**Exercise details**
Put the lines of the material below, from its first line through the line containing "eranderen is. De", into a JSON list of strings with one string per line, leaving out blank lines.

**Input records**

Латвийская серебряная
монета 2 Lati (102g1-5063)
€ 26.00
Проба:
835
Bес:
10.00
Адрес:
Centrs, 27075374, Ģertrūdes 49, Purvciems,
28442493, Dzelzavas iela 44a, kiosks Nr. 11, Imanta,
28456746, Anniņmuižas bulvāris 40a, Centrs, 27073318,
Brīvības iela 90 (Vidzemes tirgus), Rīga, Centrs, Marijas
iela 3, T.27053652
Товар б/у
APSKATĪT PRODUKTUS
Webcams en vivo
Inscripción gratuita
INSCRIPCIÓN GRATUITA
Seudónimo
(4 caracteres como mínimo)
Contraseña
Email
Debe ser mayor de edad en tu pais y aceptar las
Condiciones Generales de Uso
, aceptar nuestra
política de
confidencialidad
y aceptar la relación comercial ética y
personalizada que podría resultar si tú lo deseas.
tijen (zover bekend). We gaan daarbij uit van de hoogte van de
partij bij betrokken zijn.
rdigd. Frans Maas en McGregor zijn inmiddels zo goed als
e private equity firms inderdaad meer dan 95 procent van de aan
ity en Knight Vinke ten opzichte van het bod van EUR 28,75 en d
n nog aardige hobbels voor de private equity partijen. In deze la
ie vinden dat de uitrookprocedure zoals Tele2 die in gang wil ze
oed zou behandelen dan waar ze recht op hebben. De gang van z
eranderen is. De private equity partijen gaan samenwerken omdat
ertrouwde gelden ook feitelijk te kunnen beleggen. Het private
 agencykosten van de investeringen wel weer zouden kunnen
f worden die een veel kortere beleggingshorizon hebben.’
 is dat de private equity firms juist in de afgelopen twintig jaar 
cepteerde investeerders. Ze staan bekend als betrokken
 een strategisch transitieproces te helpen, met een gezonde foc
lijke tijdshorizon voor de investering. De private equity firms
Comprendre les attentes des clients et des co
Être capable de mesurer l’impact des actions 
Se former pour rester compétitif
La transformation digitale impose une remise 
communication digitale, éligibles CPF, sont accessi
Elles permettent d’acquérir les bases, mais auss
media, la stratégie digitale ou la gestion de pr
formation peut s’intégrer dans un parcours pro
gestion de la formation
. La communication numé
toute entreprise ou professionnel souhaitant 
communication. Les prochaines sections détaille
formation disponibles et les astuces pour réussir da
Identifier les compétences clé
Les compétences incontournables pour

**Response**
[
  "Латвийская серебряная",
  "монета 2 Lati (102g1-5063)",
  "€ 26.00",
  "Проба:",
  "835",
  "Bес:",
  "10.00",
  "Адрес:",
  "Centrs, 27075374, Ģertrūdes 49, Purvciems,",
  "28442493, Dzelzavas iela 44a, kiosks Nr. 11, Imanta,",
  "28456746, Anniņmuižas bulvāris 40a, Centrs, 27073318,",
  "Brīvības iela 90 (Vidzemes tirgus), Rīga, Centrs, Marijas",
  "iela 3, T.27053652",
  "Товар б/у",
  "APSKATĪT PRODUKTUS",
  "Webcams en vivo",
  "Inscripción gratuita",
  "INSCRIPCIÓN GRATUITA",
  "Seudónimo",
  "(4 caracteres como mínimo)",
  "Contraseña",
  "Email",
  "Debe ser mayor de edad en tu pais y aceptar las",
  "Condiciones Generales de Uso",
  ", aceptar nuestra",
  "política de",
  "confidencialidad",
  "y aceptar la relación comercial ética y",
  "personalizada que podría resultar si tú lo deseas.",
  "tijen (zover bekend). We gaan daarbij uit van de hoogte van de",
  "partij bij betrokken zijn.",
  "rdigd. Frans Maas en McGregor zijn inmiddels zo goed als",
  "e private equity firms inderdaad meer dan 95 procent van de aan",
  "ity en Knight Vinke ten opzichte van het bod van EUR 28,75 en d",
  "n nog aardige hobbels voor de private equity partijen. In deze la",
  "ie vinden dat de uitrookprocedure zoals Tele2 die in gang wil ze",
  "oed zou behandelen dan waar ze recht op hebben. De gang van z",
  "eranderen is. De private equity partijen gaan samenwerken omdat"
]